Norway’s hydro reservoirs have recovered in the past few months, but are still below the long-term average for this time of year. At the height of the energy crisis in August last year, the government indicated it may curb exports to protect domestic supplies.

“The new management mechanism means that greater demands are placed on the producers in situations where there is a prospect that the magazine filling may reach low levels,” Prime Minister Jonas Gahr Store said on Friday. “Through this, exports can be limited.”

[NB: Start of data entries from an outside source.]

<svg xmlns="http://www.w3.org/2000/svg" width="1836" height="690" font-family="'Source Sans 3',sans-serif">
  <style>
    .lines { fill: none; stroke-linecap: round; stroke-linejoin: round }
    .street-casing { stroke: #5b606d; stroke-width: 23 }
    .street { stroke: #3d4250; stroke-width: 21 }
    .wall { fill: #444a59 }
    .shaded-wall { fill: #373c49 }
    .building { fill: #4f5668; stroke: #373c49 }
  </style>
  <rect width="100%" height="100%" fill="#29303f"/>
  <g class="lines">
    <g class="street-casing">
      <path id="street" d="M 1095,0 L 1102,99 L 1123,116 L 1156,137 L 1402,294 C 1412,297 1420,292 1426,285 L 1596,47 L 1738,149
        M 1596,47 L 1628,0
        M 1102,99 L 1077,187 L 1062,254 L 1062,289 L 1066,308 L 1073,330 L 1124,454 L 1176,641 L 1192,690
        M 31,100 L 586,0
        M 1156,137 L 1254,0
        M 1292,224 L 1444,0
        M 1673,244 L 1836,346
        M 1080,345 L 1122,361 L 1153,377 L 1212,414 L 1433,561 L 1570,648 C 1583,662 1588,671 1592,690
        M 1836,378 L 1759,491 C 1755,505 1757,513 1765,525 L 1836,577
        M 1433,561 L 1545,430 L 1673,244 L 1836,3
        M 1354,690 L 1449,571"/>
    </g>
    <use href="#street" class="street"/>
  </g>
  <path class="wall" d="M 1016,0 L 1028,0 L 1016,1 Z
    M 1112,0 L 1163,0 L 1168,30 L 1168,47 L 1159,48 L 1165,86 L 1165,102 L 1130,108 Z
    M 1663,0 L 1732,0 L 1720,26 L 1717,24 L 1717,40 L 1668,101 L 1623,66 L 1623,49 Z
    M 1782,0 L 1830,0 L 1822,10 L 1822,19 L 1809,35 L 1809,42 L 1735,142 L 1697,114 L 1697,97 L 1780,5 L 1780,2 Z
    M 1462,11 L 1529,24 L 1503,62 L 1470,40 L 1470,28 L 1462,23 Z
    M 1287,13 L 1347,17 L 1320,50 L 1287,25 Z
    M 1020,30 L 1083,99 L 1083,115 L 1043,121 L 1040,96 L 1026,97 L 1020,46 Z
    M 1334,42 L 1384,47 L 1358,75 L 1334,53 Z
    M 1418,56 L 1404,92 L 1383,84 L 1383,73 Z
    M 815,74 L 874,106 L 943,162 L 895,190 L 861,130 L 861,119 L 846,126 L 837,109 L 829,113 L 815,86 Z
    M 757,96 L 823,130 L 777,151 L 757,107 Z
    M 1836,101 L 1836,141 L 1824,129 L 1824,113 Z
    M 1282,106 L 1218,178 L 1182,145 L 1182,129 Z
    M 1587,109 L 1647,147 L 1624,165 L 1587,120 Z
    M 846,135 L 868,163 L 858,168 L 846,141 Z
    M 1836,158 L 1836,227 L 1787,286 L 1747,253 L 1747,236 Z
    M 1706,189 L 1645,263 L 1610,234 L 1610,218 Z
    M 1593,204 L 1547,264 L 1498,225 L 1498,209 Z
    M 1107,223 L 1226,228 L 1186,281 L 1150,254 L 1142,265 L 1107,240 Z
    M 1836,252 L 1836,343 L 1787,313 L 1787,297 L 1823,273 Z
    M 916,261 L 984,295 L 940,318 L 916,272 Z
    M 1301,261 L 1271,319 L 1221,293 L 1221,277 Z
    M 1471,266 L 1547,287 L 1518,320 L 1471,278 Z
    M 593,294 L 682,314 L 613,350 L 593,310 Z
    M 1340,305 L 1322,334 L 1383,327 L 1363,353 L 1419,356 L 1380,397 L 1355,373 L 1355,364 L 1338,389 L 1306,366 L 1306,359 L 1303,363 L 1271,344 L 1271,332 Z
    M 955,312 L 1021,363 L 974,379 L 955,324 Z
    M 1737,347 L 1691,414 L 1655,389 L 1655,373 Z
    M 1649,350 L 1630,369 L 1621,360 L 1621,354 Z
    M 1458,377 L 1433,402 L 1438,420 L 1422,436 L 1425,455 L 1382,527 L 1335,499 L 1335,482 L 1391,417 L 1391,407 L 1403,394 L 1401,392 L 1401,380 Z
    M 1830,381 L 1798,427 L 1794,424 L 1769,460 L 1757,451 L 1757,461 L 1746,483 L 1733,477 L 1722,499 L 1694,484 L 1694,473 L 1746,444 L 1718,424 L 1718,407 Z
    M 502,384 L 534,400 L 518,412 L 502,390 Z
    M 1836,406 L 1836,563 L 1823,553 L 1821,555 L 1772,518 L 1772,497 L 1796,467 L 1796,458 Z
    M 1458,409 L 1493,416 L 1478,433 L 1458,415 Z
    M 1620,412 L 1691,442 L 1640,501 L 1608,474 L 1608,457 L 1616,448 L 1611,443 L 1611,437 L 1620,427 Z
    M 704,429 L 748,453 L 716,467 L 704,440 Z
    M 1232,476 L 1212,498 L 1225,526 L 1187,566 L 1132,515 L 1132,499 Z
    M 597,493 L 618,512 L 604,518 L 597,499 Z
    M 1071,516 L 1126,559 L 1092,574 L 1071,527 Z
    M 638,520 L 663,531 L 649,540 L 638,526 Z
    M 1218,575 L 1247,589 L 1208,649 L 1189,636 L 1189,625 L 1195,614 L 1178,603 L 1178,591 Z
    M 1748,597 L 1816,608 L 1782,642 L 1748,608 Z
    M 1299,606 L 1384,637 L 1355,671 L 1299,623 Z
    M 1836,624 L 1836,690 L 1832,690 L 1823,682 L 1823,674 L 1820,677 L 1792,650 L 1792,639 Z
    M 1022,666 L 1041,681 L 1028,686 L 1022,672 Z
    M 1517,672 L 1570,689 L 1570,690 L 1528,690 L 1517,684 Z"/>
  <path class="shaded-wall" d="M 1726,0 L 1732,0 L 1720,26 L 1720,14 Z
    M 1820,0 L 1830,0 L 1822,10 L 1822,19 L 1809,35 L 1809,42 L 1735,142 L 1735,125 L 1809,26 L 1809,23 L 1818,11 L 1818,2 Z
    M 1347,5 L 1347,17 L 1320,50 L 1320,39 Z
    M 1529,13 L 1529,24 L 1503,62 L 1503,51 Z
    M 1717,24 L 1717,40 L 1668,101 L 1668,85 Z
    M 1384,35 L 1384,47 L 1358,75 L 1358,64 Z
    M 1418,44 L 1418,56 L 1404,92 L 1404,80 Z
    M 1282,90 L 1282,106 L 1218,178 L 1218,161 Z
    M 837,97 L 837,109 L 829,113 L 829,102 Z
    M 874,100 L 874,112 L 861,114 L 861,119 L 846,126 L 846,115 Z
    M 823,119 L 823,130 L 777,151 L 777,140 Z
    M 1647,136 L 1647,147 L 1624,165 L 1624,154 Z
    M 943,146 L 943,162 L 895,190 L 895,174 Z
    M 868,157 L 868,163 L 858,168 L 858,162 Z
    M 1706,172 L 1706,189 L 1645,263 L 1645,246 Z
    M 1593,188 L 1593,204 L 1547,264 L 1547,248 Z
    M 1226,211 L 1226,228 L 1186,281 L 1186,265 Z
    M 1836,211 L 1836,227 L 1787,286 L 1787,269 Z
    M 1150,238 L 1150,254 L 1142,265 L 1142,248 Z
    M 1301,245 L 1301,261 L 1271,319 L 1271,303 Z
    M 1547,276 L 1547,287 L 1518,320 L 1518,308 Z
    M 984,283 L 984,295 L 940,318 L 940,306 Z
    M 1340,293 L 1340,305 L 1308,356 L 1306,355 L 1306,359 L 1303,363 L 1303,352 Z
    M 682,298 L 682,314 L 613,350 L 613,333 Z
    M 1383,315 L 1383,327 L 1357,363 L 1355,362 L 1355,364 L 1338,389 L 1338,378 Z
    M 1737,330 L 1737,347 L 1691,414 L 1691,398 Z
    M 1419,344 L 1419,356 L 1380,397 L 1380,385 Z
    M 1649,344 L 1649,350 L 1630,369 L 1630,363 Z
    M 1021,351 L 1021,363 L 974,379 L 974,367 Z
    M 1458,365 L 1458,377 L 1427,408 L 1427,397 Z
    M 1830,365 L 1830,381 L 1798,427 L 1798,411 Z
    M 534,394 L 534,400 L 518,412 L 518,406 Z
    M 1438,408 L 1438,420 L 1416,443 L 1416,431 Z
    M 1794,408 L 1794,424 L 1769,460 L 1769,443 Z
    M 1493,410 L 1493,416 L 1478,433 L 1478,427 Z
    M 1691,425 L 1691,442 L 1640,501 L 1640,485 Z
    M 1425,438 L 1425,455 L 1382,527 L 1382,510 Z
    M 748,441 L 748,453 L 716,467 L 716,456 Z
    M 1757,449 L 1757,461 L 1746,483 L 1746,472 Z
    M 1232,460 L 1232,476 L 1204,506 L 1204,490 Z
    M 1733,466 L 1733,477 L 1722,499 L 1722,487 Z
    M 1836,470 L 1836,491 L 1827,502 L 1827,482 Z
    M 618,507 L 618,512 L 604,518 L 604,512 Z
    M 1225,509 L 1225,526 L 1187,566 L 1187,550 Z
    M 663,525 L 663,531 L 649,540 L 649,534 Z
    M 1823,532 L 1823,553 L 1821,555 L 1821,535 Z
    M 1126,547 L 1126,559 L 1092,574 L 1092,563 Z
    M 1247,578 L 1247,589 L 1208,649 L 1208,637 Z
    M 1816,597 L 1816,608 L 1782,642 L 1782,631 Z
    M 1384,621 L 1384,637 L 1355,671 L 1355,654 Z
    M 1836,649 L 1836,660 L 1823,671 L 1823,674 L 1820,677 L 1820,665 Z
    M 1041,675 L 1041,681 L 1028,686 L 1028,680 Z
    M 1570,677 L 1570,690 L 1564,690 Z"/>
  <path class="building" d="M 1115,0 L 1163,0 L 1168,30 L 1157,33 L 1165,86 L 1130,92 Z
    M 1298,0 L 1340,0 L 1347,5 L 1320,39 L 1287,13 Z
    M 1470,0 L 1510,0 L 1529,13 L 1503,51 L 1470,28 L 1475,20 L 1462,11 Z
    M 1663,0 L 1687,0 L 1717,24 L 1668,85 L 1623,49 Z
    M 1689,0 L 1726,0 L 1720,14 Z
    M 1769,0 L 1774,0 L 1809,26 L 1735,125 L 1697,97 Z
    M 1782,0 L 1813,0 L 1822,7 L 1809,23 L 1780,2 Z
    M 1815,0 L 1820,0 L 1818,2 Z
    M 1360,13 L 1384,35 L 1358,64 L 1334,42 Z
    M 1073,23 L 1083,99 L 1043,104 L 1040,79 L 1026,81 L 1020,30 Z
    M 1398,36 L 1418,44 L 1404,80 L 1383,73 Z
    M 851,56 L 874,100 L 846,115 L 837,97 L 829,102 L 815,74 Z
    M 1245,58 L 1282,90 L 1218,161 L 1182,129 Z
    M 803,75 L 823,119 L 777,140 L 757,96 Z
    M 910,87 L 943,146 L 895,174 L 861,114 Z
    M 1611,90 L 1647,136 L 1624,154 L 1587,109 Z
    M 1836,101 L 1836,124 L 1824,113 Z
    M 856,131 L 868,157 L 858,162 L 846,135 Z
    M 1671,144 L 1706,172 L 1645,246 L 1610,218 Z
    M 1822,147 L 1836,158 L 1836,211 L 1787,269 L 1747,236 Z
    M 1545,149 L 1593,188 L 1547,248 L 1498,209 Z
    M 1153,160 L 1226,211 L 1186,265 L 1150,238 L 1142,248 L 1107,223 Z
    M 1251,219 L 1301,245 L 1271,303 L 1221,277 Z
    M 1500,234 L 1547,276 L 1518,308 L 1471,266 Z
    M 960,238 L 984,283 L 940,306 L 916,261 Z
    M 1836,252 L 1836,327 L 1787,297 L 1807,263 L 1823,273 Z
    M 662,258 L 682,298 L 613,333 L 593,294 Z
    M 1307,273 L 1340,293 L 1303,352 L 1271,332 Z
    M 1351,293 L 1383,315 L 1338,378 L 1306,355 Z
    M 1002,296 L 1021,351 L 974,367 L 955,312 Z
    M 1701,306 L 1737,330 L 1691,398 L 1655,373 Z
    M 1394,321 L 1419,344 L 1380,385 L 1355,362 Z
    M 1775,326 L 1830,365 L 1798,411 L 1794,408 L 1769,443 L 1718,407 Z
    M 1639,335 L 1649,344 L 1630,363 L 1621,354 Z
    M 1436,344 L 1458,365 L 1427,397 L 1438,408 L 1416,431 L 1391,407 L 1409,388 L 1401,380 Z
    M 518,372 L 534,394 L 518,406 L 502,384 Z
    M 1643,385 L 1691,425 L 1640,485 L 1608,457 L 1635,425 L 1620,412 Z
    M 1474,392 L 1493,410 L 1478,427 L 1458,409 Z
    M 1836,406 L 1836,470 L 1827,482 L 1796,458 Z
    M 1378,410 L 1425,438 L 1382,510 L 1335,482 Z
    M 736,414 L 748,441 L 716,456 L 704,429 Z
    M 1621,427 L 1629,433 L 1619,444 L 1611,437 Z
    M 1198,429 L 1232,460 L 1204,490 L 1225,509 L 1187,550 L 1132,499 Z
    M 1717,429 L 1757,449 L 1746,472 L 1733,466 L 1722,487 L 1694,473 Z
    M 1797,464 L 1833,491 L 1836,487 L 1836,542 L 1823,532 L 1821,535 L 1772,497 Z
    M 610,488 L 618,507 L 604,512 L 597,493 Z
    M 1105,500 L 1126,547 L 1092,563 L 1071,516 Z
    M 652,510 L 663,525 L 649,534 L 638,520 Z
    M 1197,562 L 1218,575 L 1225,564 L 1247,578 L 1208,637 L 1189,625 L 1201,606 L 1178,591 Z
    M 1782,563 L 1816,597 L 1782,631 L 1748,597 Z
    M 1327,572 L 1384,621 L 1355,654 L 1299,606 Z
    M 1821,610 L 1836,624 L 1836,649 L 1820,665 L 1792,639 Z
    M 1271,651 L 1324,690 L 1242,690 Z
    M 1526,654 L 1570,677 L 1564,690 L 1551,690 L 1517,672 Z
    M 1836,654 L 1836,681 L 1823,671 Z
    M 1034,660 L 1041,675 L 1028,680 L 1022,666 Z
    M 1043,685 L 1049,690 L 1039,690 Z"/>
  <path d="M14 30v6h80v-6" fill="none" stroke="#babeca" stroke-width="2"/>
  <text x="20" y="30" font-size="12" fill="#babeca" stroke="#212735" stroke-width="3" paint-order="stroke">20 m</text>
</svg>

Norway isn’t a European Union member, but is part of the single energy market, and rules state that countries aren’t allowed to curtail flows to neighbors for prolonged periods. The nation gets almost all its electricity by running water through turbines. Historically, it has been able to export a hefty surplus and still have among the lowest prices in Europe.

Open borders are key for protecting security of supply, newswire NTB reported Johannes Bruun, a director at Danish network operator Energinet, as saying. “The whole narrative in Norway is wrong,” he said, adding that the legal options for limiting exports are also limited.

The Norwegian government insisted on Friday that its new plan falls within the limits of EU laws.

“If we had had this system in place in the spring last year, before we saw the consequences of the snow melt, the management through the summer would have been better,” Oil and Energy Minister Terje Aasland told journalists. “Before you had to hit the breaks, both on production limits and eventually export limits, the situation would have been much better than it was.”

“Norway’s system is different from most country’s systems,” Store said Friday. “At Nordic meetings and European meetings, we have taken the initiative to explain how Norway will secure its levels, such as Germany is filling up their own gas reservoirs. That has been explained politically and, I believe it has been well understood.”